• Given entries:
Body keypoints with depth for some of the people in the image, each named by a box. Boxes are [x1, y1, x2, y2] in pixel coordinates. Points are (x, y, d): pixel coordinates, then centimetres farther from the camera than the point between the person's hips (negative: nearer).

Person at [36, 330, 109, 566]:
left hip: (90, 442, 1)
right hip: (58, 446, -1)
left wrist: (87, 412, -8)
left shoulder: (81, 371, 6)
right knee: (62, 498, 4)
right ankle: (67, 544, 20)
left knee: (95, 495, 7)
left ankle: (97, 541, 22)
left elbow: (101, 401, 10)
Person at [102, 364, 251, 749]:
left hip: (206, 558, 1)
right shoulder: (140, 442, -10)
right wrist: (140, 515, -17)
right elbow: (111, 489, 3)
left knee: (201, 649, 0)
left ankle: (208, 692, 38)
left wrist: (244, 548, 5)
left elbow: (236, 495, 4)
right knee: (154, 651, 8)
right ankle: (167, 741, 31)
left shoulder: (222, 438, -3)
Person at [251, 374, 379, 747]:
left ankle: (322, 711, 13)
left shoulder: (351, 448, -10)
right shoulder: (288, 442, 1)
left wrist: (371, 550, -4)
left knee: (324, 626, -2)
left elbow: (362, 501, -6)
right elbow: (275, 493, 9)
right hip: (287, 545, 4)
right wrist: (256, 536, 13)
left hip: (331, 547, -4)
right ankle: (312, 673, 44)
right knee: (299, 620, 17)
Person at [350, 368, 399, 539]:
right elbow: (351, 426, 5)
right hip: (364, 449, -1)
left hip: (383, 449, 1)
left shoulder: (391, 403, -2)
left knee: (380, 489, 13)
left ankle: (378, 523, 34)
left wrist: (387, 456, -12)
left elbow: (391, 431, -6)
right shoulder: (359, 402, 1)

• Task instructions: Reproduce all of the material above word for word, keeping every line and number unchanged.

• Answer to this problem:
Body keypoints with depth for some of the people in the image, each named by a box. Boxes are [x1, y1, x2, y2] in pixel coordinates. Points are (x, y, d): pixel coordinates, then centimetres farther from the camera than the point between the person's hips (negative: nearer).

Person at [36, 330, 109, 566]:
left hip: (90, 442, 1)
right hip: (58, 446, -1)
left wrist: (87, 412, -8)
left shoulder: (81, 371, 6)
right knee: (62, 498, 4)
right ankle: (67, 544, 20)
left knee: (95, 495, 7)
left ankle: (97, 541, 22)
left elbow: (101, 401, 10)
Person at [102, 364, 251, 749]:
left hip: (206, 558, 1)
right shoulder: (140, 442, -10)
right wrist: (140, 515, -17)
right elbow: (111, 489, 3)
left knee: (201, 649, 0)
left ankle: (208, 692, 38)
left wrist: (244, 548, 5)
left elbow: (236, 495, 4)
right knee: (154, 651, 8)
right ankle: (167, 741, 31)
left shoulder: (222, 438, -3)
Person at [251, 374, 379, 747]:
left ankle: (322, 711, 13)
left shoulder: (351, 448, -10)
right shoulder: (288, 442, 1)
left wrist: (371, 550, -4)
left knee: (324, 626, -2)
left elbow: (362, 501, -6)
right elbow: (275, 493, 9)
right hip: (287, 545, 4)
right wrist: (256, 536, 13)
left hip: (331, 547, -4)
right ankle: (312, 673, 44)
right knee: (299, 620, 17)
Person at [350, 368, 399, 539]:
right elbow: (351, 426, 5)
right hip: (364, 449, -1)
left hip: (383, 449, 1)
left shoulder: (391, 403, -2)
left knee: (380, 489, 13)
left ankle: (378, 523, 34)
left wrist: (387, 456, -12)
left elbow: (391, 431, -6)
right shoulder: (359, 402, 1)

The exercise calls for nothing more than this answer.